Dear George,
I just had a look at your problem. I don't see a more efficient way to
solve your problem, i.e., reifying the equality between elements and
summing the values. However the code you provide is a bit confusing.
Here is an abstraction that implements the shifted dot product for a list:
proc {ShiftedDotProduct Xs Val}
Ys={Append Xs.2 [Xs.1]}
Matches={List.zip Xs Ys fun {$ X Y} X=:Y end}
in
{FD.decl Val}
{FD.sum Matches '=:' Val}
end
You can use this abstraction as a function on any list of FD variables.
Note that the abstraction is independent from the domains of the elements.
Cheers,
raph
George Rudolph wrote:
The program below is a subproblem of another larger problem I have been
working on. The main question I have is this: Is there
another more efficient way to compute the shifted dot product/
autocorrelation constraint (see code below) than the method I am currently
using?
For example, for V =13, one solution is the list {1 2 1 1 2 2 2 2 1 1 2 1}.
Shifted by 1 it is { 1 1 2 1 1 2 2 2 2 1 1 2}.
If you count the number of places where these two list match, it will be 5.
When V = 13, T = 3, and 2T – 1 = 5. (That’s where the numbers come from).

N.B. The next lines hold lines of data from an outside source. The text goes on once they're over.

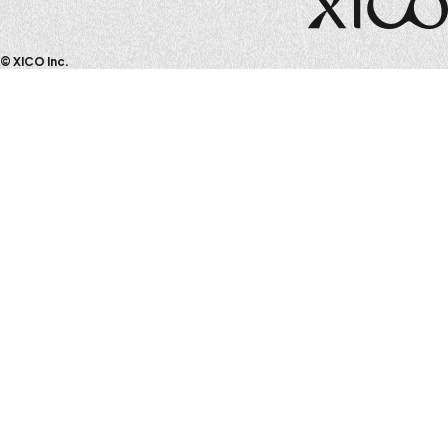
© XICO Inc.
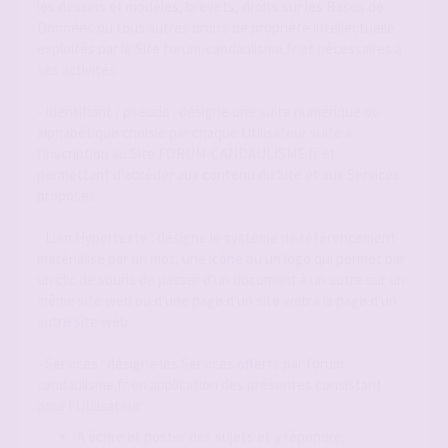
les dessins et modèles, brevets, droits sur les Bases de
Données ou tous autres droits de propriété intellectuelle
exploités par le Site forum-candaulisme.fr et nécessaires à
ses activités.
- Identifiant / pseudo : désigne une suite numérique ou
alphabétique choisie par chaque Utilisateur suite à
l'inscription au Site FORUM-CANDAULISME.fr et
permettant d'accéder aux contenu du Site et aux Services
proposés.
- Lien Hypertexte : désigne le système de référencement
matérialisé par un mot, une icône ou un logo qui permet par
un clic de souris de passer d'un document à un autre sur un
même site web ou d'une page d'un site web à la page d'un
autre site web.
- Services : désigne les Services offerts par forum-
candaulisme.fr en application des présentes consistant
pour l'Utilisateur :
A écrire et poster des sujets et y répondre;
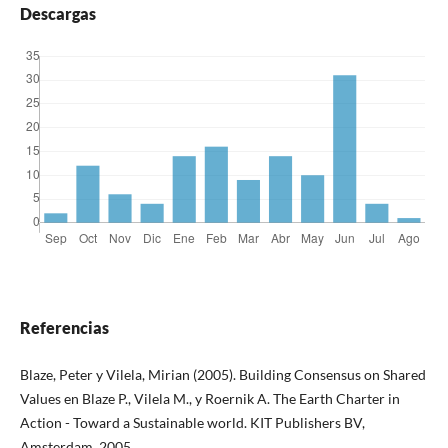
Descargas
Referencias
Blaze, Peter y Vilela, Mirian (2005). Building Consensus on Shared
Values en Blaze P., Vilela M., y Roernik A. The Earth Charter in
Action - Toward a Sustainable world. KIT Publishers BV,
Amsterdam, 2005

For different values of V, T will change, but the number of matches
will always be
2T – 1.
So you could say I am looking for strings of 1’s and 2’s which are
palindromes,
where the number of 1’s and 2’s are equal, and where, if you compute the
number of matches
in the shifted dot product, it is constant (and always a known value 2T
– 1).
Ideally, I would like to replace each 2 by 1 and each 1 by minus 1, and
simply compute the
canonical dot product for each shift. But since FD variables have to be
positive, I don’t know
how to formulate that (other than what I am currently doing).